Desjardins

Le meilleur ennemi

Le monde des médias est peut-être sans pitié. Il est aussi parfaitement amoral.

À titre d'exemple, prenez l'ahurissante rentrée radio de cet automne à Québec.

Avec l'hécatombe annoncée par le renvoi d'à peu près tout ce qui ronchonnait sur les ondes de CJMF, les performances pour le moins ordinaires de Mario Grenier à CHIK, l'échec de Josey Arsenault à CHRC et le retrait de CHOI – qui ne se fera vraisemblablement pas avant un bon moment, s'il survient jamais -, la plupart des suppositions et prédictions paraissaient bonnes.

On les a d'ailleurs toutes entendues depuis les coulisses, tout au long de l'été: Arthur serait de retour au 93, Parent retournerait à CHIK, Gillet irait à CFOM, etc.

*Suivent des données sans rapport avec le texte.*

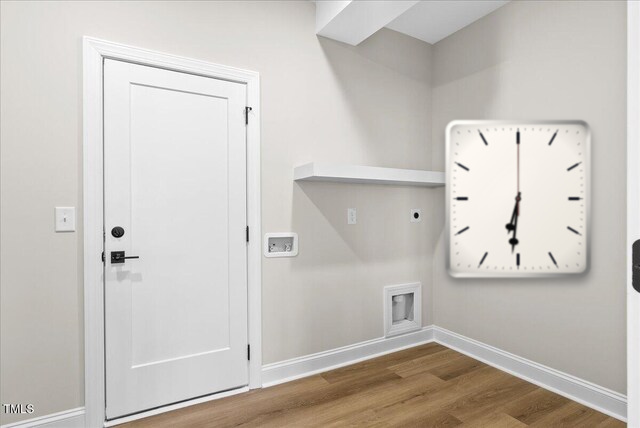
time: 6:31:00
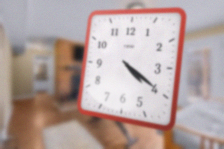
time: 4:20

Au diable les querelles, les renvois, les procès médiatisés et les poursuites. Depuis des semaines, le milieu de la radio grouille de suppositions, toutes plus farfelues les unes que les autres, mais qui semblent presque toutes plausibles malgré leur apparente improbabilité.

La dernière en lice, depuis qu'on sait finalement que CHOI profitera d'un sursis: Robert Gillet reprendrait la barre de son émission matinale à la station qui a coulé avec lui, le FM 93. Une rumeur tellement forte dans ce cas-ci qu'on la jouait même en page frontispice du Journal de Québec, mardi dernier.

Si la nouvelle n'était pas encore confirmée au moment d'écrire ces lignes – nous avons contacté Steve Hayes, directeur de la programmation, qui a refusé de commenter ce qu'il qualifie de rumeur -, et bien qu'on puisse douter de la crédibilité de son auteur, qui a la fâcheuse tendance de ressusciter les morts, l'article a généré de vives réactions.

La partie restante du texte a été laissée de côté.